Dr Kevin De Cock: The implications are really quite major because what this represents is the WHO and UNAIDS and the scientific community saying that male circumcision is an effective prevention strategy for the prevention of the acquisition of HIV in heterosexual men. This really needs to be considered as an additional prevention strategy.
Christine McNab: De Cock warns, however, that male circumcision in no way provides complete protection. It is critical that circumcised men and their sexual partners receive quality counselling so there is no false sense of security.
Dr Kevin De Cock: Male circumcision should not be viewed as a stand alone intervention. It is an additional prevention strategy, rather than a replacement of any other prevention interventions. Men must be advised that this offers only partial protection and other prevention measures are required, and we must guard against a sort of relaxation of behavioural and preventive measures.
Christine McNab: Bearing that in mind, the consultation recommended that countries with high prevalence of HIV, a generalized heterosexual epidemic where rates of male circumcision are low, consider dramatically increasing access to male circumcision. The challenge now is for these countries, primarily in southern and to some extent eastern Africa, to consider how to implement this safely as part of a comprehensive HIV prevention package.
Christine McNab: HIV is one of the issues in the spotlight for World Health Day on April 7. The theme this year is international health security. Recent outbreaks of new diseases, such as avian influenza and SARS, natural disasters, the threat of chemical and radiation spills, climate change combined with globalization mean national health events can quickly threaten international health. This year, Dr Margaret Chan, WHO's Director-General, will debate the issues on April 2 in Singapore with the Foreign Minister of Norway, the Senior Minister of State for Foreign Affairs of Singapore, and the Chief Executive of Cathay Pacific. Dr Chan has repeatedly stressed the need to take collective action and responsibility to reduce the global risks.
Dr Margaret Chan: We must act with a common purpose to address a fundamental issue - strengthening our collective global public health security. We must work together to decrease our vulnerability.
Christine McNab: For more on World Health Day, including an issues paper, visit www.who.int and link to the World Health Day pages. We'll have more from the day itself including events from around the world in the next WHO podcast.

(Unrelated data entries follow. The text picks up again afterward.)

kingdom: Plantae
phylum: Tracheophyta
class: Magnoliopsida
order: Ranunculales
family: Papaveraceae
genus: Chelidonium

Christine McNab: Finally, this week, the global public health community lost a leader, mentor, and for many, a hero. Dr Aileen Plant of Australia was a renowned medical epidemiologist and was considered an outstanding public health expert. She died suddenly this week in Jakarta where she had led important discussions at the influenza virus sharing meeting. WHO colleagues called Dr Plant "the best", "the beating heart", and a "true servant of public health". When SARS was a new disease in Viet Nam, Dr Plant immediately jumped on a plane to lead the investigation there knowing the disease was killing health workers. Her analysis helped the world to better understand and, therefore, to stop SARS. Here she is reporting back on her Viet Nam experience to an expert meeting in Malaysia in 2003.
Dr Aileen Plant: But really we end up with good news. And that is we don't have to wait for perfect answers to control SARS. We can actually do it now. Thank you very much.
Christine McNab: This week, WHO's Director-General, Dr Margaret Chan, offered her deepest condolences to Dr Plant's family, friends and colleagues.